2:15pm: At The British Isles, favorite food shop in The Village. Buying meat pies, Bisto, Wagon Wheels, Jammy Dodgers, Walker’s crisps (Worcester Sauce and Prawn Cocktail!) and Hula Hoops for Richard.
2:30pm: Realize that remaining goat cheese needs to be refrigerated sometime soon, as do meat pies. Head home.
2:45pm: Eat packet of Worcester Sauce crisps in car. Attempt to share with mom and grandmother, who are not impressed.
2:50pm: Eat Wagon Wheel in car. Attempt at sharing Wagon Wheel much more well-received, as it tastes almost exactly like a Moon Pie. Wrench remaining crumbs of Wagon Wheel away from older, vicious female relatives.
3:00pm: Arrive home. Share bounty with Richard, who is as unimpressed with the goat cheese as the female relatives were with the crisps. Excited because goat cheese is ALL MINE.
3:30pm: Prance around house in new skirt/dress. Richard annoyed.

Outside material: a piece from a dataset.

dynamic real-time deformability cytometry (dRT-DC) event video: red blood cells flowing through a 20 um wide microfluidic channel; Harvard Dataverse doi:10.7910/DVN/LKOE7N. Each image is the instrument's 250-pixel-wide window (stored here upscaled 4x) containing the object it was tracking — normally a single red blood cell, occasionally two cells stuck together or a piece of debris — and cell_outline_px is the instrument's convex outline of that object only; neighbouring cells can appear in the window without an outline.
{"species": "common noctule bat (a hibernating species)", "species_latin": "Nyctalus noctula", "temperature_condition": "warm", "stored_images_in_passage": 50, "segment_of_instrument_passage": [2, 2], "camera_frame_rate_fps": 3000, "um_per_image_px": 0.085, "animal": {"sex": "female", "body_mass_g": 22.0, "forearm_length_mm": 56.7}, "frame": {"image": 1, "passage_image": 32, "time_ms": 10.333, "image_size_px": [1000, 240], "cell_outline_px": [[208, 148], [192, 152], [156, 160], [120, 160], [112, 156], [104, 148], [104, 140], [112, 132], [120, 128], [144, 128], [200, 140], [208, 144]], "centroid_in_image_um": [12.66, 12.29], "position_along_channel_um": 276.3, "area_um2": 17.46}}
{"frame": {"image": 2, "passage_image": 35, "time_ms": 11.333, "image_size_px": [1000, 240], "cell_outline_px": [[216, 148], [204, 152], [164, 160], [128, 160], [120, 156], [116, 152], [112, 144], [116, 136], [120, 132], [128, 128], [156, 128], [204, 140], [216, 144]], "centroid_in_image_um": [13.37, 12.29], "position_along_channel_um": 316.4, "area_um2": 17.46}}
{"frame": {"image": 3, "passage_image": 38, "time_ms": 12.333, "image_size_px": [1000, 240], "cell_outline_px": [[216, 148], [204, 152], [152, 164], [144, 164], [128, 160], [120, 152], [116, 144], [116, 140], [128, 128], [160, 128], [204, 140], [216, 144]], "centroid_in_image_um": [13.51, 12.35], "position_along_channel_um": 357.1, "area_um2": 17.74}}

4:00pm: Leave house in new skirt/dress to take pictures for Houstonist article. Find a pond full of very tiny, very fuzzy baby ducks and — strangely — vultures. Vultures don’t seem to be bothering ducks.
4:45pm: Race home to get Richard, to drag him out to baby-duck-filled pond. Grab loaf of bread out of pantry to feed to ducks.
5:15pm: Back at duck pond, feeding ducks. Vultures watch from a distance. Slightly eerie, but balanced by plethora of fuzzy, bread-eating cuteness. Richard annoyed that bread is going to feed ducks instead of him; wants to go home.
6:00 pm: Back home. Beer and goat cheese and crackers and Psycho. Saturday evening is decidedly low-key yet awesome.